*** Text under study Section Begins ***

Next, we hypothesized that immunoselection during tumor development may have influenced the immunogenicity of the MCA-induced tumors differently in mice with functional as compared to non-functional NOX2. This was tested by transplanting six tumors generated from either in NCF1*/* or NCF1*/+ mice into four wild type C57Bl/6 mice. However, no difference as observed between the tumors derived from mice with functional as compared to non-functional NOX in terms of survival and tumor growth (Fig 1C).

MCA tumors promote recruitment and generation of suppressive immune cells

Tumorigenesis is associated with chronic inflammation and immunosuppression. We were able to confirm that MCA induced tumor lead to accumulation of MDSCs in the spleen (CD11b+, Gr1+) (Fig 2A). MCA-induced tumors significantly increased the amount of MDSCs present in the spleen in both NCF1*/* and NCF1*/+ mice compared to tumor free wild type mice (Fig 2B). No differences were found in the frequency of intratumoral MDSCs between NCF1*/* and NCF1*/+ mice (Fig 2C). Tumorigenesis is also known to be paralleled by an increase of Treg. In fact, sarcomas induced by MCA increase the frequency of Treg (FoxP3+ of CD3+, CD4+ cells, Sup. Fig 2A) in the splenocytes significantly in both NCF1*/* and NCF1*/+ mice as compared to WT mice (Fig 2D). Interestingly, frequency of Treg increased significantly from peripheral blood to the spleen and from the blood to the tumor in both NCF1*/* and NCF1*/+ indicating the accumulation of Treg, (S2 Fig Bi, Bii) though no difference was found between NCF1*/* and NCF1*/+ mice in the tumor (Fig 2E).

Fig 2. MCA induced tumors accumulate immune regulatory cells.

(A) MDSCs as characterized by CD11b+ and GR1+ were gated from splenocytes or tumor samples as a percentage of live cells. (B) Percentage of live splenocytes that are MDSCs in tumor bearing NCF1*/* and NCF1*/+ mice compared to WT mice. (C) Percentage of live cells which are MDSC in tumors from both NCF1*/* and NCF1*/+ mice. (D) Percent FoxP3+ cells of CD4+ cells in spleens of tumor bearing mice compared to WT mice. (E) Percent Treg cells in the blood, spleen and tumor of MCA tumor bearing mice.

*** Text under study Section Ends ***

Parts of the exercise.
(a) Answer these questions from the passage on MCA-induced tumors, one answer per line:
(i) Into how many wild type C57Bl/6 mice were the tumors transplanted?
(ii) Which two markers are used to characterize MDSCs?
(iii) Treg frequency increased significantly from the peripheral blood to which two sites?
(b) Turn the paragraph of the passage on MCA-induced tumors that begins "Tumorigenesis is associated with chronic inflammation" into a short bulleted list that keeps its main facts.
(c) Duplicate the passage on MCA-induced tumors from "Fig 2. MCA induced" up to and including "tumor bearing mice.".
The entries that come next have no connection to the passage on MCA-induced tumors.

*** Extracted data Section Begins ***

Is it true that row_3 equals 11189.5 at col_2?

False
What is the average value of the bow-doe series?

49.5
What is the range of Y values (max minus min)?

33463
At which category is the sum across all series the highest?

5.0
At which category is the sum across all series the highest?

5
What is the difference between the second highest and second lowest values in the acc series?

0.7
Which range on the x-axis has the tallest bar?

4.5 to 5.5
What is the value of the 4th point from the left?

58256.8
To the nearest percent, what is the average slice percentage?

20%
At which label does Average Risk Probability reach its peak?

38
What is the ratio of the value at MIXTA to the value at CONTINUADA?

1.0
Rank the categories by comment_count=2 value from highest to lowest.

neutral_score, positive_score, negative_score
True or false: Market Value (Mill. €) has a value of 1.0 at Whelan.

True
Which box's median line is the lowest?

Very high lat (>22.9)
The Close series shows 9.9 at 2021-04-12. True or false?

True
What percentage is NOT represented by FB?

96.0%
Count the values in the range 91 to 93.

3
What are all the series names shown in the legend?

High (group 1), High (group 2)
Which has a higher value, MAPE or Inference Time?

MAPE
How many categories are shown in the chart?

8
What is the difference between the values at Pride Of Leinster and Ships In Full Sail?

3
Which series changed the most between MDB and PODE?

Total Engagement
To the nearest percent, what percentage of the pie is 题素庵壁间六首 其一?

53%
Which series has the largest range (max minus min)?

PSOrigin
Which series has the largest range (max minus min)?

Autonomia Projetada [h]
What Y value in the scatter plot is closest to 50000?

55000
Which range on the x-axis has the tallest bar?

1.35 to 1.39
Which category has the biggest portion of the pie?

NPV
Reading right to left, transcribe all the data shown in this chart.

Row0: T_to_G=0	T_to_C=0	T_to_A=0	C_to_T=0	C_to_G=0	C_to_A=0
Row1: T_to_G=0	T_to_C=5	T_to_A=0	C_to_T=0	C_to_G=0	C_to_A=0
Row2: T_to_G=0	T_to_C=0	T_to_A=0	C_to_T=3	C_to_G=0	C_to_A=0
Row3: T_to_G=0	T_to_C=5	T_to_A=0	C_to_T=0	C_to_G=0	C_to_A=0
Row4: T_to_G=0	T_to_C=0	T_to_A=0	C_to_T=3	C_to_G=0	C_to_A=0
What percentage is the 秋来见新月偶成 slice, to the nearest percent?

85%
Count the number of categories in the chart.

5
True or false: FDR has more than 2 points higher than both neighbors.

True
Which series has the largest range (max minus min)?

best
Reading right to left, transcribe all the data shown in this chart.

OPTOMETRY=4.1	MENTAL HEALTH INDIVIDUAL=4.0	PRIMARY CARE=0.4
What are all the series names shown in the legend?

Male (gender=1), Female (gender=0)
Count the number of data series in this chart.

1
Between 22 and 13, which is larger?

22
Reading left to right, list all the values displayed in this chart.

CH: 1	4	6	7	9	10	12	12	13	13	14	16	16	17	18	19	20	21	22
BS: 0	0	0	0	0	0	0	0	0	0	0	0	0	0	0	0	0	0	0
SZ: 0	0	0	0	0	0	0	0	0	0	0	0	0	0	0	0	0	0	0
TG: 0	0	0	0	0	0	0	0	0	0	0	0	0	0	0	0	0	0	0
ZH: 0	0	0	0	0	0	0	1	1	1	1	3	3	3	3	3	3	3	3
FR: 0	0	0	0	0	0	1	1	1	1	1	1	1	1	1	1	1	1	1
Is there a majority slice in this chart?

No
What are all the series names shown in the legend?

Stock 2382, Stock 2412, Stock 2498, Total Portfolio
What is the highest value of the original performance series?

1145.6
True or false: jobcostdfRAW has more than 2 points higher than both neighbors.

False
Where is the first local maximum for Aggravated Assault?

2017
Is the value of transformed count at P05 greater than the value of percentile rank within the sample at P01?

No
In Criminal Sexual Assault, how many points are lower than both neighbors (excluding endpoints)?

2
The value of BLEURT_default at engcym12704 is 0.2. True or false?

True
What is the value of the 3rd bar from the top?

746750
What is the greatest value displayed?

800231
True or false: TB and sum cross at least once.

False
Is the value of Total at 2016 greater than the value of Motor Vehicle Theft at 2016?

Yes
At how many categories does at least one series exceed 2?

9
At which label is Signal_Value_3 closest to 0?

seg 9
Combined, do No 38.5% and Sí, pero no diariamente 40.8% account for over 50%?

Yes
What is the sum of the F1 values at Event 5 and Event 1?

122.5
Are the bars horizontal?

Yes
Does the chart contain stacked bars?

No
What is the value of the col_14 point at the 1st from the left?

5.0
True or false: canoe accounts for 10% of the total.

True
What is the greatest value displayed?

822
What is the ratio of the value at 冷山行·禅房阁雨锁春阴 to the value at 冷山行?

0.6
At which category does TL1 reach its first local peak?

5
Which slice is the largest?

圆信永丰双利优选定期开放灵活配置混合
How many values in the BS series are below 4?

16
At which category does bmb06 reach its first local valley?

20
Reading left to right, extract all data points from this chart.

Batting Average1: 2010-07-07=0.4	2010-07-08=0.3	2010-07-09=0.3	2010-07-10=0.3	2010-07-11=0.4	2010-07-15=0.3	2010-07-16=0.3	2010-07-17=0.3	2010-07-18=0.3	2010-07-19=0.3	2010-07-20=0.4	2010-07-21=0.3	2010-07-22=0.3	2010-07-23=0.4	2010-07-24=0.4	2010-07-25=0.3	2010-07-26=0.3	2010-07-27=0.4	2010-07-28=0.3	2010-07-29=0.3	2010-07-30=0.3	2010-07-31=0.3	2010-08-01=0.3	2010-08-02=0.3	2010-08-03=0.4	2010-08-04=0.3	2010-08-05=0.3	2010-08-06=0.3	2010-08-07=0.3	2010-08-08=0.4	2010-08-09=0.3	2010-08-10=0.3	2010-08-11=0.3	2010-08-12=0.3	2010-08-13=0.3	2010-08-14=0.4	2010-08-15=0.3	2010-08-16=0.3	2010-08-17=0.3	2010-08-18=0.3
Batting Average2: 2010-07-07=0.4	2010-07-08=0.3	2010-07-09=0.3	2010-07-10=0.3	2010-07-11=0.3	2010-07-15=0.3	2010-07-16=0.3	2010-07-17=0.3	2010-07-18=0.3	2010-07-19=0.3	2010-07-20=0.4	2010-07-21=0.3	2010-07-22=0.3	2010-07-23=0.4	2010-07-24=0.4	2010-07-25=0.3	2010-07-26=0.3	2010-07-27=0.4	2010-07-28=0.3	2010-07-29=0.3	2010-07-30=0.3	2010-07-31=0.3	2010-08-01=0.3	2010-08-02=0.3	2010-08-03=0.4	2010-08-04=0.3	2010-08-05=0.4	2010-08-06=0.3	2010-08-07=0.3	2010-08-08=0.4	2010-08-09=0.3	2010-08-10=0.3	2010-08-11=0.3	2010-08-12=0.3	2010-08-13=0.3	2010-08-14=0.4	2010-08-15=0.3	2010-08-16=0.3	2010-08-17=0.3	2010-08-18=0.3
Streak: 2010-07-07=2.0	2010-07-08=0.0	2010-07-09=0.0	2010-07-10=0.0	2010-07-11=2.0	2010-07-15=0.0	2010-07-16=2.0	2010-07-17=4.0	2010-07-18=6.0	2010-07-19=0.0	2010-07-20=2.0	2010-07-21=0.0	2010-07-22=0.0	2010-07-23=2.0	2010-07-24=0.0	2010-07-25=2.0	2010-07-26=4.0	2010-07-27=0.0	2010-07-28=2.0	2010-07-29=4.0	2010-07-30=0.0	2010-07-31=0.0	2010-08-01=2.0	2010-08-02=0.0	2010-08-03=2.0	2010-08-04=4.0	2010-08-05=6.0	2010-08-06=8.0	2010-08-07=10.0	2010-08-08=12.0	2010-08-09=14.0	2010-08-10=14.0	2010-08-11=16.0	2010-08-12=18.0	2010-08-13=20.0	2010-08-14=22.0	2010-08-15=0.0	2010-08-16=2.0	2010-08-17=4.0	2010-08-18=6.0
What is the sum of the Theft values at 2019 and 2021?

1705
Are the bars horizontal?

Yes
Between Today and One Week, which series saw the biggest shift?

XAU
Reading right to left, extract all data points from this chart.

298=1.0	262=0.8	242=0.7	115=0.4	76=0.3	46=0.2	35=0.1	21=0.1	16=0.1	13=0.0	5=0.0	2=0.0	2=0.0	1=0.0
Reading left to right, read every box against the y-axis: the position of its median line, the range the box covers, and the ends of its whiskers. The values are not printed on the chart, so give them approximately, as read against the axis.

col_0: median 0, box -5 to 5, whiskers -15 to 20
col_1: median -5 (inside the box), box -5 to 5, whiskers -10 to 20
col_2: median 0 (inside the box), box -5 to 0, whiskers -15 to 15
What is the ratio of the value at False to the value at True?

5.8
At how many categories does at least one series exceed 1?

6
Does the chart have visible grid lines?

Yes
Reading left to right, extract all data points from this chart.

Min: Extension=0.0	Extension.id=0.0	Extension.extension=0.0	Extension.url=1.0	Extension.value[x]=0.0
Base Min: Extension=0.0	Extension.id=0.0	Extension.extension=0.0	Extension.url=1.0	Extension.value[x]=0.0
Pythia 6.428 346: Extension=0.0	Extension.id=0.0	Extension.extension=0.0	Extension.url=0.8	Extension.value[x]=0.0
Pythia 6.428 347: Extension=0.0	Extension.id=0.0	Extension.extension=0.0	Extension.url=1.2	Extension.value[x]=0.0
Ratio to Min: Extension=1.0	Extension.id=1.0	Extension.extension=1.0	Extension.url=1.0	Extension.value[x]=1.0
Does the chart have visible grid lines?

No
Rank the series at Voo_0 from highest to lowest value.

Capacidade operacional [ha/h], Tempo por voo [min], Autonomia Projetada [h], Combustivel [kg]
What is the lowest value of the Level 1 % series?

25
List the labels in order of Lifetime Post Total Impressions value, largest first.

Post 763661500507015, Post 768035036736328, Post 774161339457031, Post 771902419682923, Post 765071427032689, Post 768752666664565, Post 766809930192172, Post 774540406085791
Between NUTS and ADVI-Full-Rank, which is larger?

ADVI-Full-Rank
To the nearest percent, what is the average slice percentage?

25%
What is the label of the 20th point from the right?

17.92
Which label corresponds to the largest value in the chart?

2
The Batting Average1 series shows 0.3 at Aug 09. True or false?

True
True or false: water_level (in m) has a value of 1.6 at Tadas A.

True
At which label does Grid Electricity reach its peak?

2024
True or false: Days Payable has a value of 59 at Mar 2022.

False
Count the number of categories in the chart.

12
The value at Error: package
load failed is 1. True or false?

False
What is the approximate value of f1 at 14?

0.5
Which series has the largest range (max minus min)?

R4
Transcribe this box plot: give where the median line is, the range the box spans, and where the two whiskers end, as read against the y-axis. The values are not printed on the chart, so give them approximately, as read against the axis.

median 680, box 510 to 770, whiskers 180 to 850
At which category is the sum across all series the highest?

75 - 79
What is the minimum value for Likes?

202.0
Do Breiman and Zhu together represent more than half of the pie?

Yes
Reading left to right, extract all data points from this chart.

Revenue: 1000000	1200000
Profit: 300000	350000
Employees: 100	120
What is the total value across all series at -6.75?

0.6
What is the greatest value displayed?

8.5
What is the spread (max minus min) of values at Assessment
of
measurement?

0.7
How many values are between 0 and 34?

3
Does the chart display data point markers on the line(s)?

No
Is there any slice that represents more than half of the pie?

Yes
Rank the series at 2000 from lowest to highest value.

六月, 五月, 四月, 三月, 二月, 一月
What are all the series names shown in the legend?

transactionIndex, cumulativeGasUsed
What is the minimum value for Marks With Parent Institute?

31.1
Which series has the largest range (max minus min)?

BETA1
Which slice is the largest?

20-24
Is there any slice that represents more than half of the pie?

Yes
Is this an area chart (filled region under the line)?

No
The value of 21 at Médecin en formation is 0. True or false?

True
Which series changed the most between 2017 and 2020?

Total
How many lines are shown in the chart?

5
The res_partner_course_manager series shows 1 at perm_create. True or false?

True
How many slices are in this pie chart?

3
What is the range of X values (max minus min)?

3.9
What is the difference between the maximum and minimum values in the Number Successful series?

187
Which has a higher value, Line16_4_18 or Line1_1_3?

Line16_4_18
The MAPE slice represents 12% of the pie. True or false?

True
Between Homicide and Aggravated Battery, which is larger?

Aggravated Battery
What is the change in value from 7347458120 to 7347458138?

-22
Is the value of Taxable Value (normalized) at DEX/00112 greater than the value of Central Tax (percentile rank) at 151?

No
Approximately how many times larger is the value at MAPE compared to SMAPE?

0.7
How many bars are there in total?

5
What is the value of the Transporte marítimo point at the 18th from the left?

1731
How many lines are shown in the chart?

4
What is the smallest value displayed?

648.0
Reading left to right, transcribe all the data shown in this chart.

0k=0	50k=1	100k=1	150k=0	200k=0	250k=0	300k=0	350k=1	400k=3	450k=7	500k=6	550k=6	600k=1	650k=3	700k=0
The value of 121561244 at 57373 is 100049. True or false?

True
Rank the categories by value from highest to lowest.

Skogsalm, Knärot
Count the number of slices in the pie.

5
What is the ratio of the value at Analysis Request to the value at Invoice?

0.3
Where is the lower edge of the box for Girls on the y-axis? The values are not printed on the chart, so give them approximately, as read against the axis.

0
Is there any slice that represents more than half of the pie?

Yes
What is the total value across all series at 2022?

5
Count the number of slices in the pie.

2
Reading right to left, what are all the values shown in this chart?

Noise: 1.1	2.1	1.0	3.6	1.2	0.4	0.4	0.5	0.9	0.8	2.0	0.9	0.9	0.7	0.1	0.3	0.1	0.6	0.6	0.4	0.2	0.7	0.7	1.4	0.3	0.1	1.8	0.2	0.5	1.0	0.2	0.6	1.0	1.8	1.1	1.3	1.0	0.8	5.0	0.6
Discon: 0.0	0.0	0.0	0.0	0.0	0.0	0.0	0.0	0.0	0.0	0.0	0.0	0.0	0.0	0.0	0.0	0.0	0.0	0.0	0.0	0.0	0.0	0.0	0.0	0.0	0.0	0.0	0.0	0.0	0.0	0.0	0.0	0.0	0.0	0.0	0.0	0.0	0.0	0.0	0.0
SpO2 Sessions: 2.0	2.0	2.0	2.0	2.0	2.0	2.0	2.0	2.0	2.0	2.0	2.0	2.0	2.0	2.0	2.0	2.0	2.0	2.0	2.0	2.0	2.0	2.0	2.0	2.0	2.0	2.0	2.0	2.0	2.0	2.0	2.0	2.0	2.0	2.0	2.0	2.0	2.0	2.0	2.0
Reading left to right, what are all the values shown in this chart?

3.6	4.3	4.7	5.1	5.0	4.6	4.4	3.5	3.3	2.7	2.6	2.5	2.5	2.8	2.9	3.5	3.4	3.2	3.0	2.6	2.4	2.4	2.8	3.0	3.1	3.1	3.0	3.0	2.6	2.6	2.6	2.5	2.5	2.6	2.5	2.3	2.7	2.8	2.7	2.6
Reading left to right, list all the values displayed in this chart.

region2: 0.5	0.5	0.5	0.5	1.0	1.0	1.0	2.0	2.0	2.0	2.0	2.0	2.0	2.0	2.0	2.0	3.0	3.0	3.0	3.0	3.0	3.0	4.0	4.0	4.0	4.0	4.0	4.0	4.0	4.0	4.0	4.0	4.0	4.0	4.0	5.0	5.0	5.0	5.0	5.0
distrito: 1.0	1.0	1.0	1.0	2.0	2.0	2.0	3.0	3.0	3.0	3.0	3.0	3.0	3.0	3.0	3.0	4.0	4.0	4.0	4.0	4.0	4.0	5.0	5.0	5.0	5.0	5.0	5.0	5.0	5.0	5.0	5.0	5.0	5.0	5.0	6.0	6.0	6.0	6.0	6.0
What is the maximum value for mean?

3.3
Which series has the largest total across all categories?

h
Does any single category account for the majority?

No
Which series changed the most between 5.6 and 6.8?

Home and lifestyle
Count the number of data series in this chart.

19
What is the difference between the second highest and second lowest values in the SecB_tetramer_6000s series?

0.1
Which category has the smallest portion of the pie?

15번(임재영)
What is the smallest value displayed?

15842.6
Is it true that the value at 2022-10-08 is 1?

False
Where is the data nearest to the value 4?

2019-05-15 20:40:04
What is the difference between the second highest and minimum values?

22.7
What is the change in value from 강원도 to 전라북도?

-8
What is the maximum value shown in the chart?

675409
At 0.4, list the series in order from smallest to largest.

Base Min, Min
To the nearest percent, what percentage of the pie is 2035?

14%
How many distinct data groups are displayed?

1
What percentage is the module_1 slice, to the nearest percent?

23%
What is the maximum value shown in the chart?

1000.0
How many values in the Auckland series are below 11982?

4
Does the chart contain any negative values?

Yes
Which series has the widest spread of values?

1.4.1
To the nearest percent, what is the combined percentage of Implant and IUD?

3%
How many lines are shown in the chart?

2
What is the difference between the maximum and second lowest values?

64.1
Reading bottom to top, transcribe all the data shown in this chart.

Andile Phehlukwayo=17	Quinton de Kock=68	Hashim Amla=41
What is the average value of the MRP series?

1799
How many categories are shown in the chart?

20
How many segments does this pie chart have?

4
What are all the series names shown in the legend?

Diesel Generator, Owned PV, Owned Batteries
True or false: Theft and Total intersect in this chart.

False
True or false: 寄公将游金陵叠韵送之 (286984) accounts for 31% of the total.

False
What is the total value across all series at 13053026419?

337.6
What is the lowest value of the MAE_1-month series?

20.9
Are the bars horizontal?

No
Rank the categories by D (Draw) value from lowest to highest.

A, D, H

*** Extracted data Section Ends ***

Solved problems.
(a)
(i) Four
(ii) CD11b+ and GR1+
(iii) The spleen and the tumor

(b)
- Tumorigenesis is associated with chronic inflammation and immunosuppression.
- MCA-induced tumors led to accumulation of MDSCs (CD11b+, Gr1+) in the spleen.
- Splenic MDSCs rose significantly in both NCF1*/* and NCF1*/+ mice compared to tumor-free wild type mice.
- Intratumoral MDSC frequency did not differ between NCF1*/* and NCF1*/+ mice.
- MCA-induced sarcomas significantly increased Treg frequency in splenocytes in both NCF1*/* and NCF1*/+ mice compared to WT mice.
- In both strains, Treg frequency increased significantly from peripheral blood to the spleen and from blood to the tumor, indicating Treg accumulation.
- Tumor Treg frequency did not differ between NCF1*/* and NCF1*/+ mice.

(c)
Fig 2. MCA induced tumors accumulate immune regulatory cells.

(A) MDSCs as characterized by CD11b+ and GR1+ were gated from splenocytes or tumor samples as a percentage of live cells. (B) Percentage of live splenocytes that are MDSCs in tumor bearing NCF1*/* and NCF1*/+ mice compared to WT mice. (C) Percentage of live cells which are MDSC in tumors from both NCF1*/* and NCF1*/+ mice. (D) Percent FoxP3+ cells of CD4+ cells in spleens of tumor bearing mice compared to WT mice. (E) Percent Treg cells in the blood, spleen and tumor of MCA tumor bearing mice.